(SUPPLIED TEXT)
--- START ---

# LCD Display on Moultrie I 40



## kevincox (Aug 25, 2012)

Looks like my LCD display on my Moultrie I40 has gone bad. At Moultries site they say a replacement display is 14.99. Anyone replaced a display and is difficult to do?


----------



## Buckfever (Aug 25, 2012)

I took mine apart to look at it to see if I could see anything obvious and it wasn't that bad to get to. Just don't get in a hurry when doing it, because it would be easy to break some of the small stuff if you get rough with it. Does Moultrie have the parts in stock? I've got one bad too!


----------



## kevincox (Aug 25, 2012)

Buckfever said:


> I took mine apart to look at it to see if I could see anything obvious and it wasn't that bad to get to. Just don't get in a hurry when doing it, because it would be easy to break some of the small stuff if you get rough with it. Does Moultrie have the parts in stock? I've got one bad too!



I have not called them yet. I hope they have the part when I call Monday. The LCD has been getting hard to read for awhile now but totally unreadable today


----------



## papachaz (Aug 25, 2012)

I did a google search on it, they actually have a youtube video on how to replace it.

--- END ---

(GIVEN ENTRIES)

--- START ---

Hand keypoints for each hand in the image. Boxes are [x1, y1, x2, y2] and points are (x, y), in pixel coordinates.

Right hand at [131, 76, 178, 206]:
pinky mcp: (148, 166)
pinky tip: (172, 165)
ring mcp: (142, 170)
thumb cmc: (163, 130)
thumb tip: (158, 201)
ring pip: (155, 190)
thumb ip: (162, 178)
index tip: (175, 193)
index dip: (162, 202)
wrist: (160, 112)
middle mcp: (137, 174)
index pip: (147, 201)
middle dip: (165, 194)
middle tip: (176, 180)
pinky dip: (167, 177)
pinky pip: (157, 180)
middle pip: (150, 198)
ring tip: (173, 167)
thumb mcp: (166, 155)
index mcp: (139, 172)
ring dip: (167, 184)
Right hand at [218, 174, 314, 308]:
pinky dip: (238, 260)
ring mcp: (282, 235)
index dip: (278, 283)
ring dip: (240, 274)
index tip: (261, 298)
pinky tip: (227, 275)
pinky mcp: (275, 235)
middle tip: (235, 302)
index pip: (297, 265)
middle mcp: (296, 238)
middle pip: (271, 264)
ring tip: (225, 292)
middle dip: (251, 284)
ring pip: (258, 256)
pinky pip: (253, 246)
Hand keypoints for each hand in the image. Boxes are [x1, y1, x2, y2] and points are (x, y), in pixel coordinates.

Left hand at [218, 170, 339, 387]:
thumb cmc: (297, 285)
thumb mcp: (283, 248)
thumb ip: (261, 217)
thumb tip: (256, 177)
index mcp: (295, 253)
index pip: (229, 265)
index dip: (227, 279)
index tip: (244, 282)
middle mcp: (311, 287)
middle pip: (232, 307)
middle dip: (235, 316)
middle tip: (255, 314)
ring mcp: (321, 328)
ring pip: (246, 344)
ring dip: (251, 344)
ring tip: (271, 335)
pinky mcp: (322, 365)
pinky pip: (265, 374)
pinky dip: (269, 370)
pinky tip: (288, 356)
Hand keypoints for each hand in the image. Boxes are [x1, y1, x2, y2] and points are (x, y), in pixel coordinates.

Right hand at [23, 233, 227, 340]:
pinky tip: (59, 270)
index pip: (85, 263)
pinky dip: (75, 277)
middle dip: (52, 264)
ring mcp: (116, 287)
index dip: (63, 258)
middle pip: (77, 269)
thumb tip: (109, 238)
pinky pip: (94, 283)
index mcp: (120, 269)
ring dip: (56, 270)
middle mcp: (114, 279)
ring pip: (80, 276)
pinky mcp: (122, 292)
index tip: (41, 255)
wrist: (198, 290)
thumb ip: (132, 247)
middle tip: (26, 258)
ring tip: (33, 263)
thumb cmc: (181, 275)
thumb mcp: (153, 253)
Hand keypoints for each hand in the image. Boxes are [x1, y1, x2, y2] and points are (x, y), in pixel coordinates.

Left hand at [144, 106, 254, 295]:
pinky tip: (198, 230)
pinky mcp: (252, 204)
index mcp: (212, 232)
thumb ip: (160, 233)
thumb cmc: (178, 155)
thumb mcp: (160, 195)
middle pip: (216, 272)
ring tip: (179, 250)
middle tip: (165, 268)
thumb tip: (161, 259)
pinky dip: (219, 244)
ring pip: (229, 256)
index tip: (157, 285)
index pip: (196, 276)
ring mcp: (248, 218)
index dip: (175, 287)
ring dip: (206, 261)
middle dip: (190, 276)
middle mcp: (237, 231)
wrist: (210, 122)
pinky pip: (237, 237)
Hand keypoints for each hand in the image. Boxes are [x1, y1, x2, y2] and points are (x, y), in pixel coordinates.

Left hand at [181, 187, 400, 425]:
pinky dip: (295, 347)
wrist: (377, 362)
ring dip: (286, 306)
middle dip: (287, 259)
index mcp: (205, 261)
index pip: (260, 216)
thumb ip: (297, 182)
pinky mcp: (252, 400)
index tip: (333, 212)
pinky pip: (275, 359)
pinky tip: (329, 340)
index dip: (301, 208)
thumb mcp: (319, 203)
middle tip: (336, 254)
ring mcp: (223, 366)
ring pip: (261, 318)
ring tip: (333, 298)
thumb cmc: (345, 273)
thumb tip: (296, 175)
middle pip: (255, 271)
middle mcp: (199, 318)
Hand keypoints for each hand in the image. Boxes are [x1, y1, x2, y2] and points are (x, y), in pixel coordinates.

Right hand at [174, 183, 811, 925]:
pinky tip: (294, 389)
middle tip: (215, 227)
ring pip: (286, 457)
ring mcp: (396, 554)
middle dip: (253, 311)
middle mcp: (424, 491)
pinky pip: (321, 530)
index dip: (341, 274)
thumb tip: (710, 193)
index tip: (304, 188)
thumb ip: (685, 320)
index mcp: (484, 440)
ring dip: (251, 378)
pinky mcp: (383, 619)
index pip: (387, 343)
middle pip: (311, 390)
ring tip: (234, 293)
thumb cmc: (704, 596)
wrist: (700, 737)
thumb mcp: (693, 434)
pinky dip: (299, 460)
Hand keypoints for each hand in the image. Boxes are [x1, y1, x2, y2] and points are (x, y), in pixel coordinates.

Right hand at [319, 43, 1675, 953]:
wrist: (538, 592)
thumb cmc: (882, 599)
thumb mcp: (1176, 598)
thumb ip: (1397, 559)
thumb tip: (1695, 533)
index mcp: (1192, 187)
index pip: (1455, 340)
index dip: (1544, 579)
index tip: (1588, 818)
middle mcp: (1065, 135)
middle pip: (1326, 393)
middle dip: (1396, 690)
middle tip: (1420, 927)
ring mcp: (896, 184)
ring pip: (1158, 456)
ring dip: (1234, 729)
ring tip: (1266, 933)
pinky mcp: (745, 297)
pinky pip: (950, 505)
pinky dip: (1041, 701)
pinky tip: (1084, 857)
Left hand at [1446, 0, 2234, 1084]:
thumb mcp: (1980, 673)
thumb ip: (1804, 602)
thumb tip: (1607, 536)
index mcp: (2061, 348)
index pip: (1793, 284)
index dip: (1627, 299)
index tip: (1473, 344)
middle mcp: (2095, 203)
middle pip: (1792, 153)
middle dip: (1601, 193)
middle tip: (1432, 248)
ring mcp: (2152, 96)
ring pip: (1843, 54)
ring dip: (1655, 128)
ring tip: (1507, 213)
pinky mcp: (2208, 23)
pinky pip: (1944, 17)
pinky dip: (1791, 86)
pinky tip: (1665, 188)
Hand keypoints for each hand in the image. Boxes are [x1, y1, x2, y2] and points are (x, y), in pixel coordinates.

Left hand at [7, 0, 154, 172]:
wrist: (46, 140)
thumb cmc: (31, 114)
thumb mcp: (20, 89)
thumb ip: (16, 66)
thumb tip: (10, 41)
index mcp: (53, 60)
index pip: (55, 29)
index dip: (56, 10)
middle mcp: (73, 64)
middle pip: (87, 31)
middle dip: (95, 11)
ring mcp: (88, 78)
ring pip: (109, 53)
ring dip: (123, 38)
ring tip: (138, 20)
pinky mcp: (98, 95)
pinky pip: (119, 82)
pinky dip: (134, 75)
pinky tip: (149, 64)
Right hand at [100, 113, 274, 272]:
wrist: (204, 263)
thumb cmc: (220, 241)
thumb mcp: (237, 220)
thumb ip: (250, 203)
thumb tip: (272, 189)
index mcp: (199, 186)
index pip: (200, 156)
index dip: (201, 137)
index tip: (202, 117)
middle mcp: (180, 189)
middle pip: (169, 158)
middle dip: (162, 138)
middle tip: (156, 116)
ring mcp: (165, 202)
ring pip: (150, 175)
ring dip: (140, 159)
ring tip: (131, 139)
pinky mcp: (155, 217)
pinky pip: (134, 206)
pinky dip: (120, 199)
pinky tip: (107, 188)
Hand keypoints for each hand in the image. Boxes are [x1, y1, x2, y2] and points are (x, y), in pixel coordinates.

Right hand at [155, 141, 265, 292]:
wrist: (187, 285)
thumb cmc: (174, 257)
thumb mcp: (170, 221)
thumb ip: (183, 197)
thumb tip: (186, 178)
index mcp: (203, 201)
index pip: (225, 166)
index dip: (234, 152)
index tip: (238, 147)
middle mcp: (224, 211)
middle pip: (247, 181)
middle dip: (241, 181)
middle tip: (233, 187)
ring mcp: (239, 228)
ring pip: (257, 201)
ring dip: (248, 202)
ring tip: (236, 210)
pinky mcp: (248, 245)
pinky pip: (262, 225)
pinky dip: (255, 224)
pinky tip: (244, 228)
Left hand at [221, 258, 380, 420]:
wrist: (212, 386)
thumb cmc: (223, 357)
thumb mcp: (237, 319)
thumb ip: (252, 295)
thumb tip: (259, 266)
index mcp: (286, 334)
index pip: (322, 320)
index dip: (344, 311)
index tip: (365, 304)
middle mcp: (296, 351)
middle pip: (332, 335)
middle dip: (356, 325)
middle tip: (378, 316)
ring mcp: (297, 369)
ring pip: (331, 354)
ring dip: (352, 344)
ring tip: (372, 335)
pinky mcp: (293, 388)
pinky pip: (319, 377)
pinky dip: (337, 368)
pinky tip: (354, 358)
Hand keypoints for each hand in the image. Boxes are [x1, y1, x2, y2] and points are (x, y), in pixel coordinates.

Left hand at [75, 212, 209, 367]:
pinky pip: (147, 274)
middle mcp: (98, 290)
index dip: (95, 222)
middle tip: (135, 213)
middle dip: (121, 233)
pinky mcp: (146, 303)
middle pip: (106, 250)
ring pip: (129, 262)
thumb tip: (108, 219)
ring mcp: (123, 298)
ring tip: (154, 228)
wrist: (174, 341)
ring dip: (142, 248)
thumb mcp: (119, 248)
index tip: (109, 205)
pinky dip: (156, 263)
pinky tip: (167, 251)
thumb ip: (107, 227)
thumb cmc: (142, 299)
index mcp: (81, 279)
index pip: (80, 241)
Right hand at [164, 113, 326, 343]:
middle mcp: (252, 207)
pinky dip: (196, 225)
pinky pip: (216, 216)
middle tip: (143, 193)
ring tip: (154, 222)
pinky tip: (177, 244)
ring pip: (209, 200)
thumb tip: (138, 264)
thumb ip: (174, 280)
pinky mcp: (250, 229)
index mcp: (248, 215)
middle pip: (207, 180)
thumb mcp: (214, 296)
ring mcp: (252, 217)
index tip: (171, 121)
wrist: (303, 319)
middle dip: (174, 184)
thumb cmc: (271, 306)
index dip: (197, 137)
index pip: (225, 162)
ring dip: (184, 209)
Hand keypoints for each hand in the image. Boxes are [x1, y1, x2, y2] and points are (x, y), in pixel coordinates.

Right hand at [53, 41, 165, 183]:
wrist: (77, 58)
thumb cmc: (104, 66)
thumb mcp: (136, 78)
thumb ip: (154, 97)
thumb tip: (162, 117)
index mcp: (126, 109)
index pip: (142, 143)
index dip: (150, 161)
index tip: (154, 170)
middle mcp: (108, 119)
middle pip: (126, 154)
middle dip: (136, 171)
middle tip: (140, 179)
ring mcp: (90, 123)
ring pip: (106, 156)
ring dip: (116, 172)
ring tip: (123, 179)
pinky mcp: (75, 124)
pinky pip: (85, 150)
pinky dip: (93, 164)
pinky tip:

--- END ---

(TASK REQUIREMENTS)
**a.** In the forum thread about the Moultrie I40 display, what price does Moultrie's site give for a replacement display?
**b.** Reproduce the part of the forum thread about the Moultrie I40 display starting with "Looks like my" and going on through "Buckfever (Aug 25, 2012)".

(RESULTS OF THE EXERCISE)
**a.** 14.99

**b.**
Looks like my LCD display on my Moultrie I40 has gone bad. At Moultries site they say a replacement display is 14.99. Anyone replaced a display and is difficult to do?


----------



## Buckfever (Aug 25, 2012)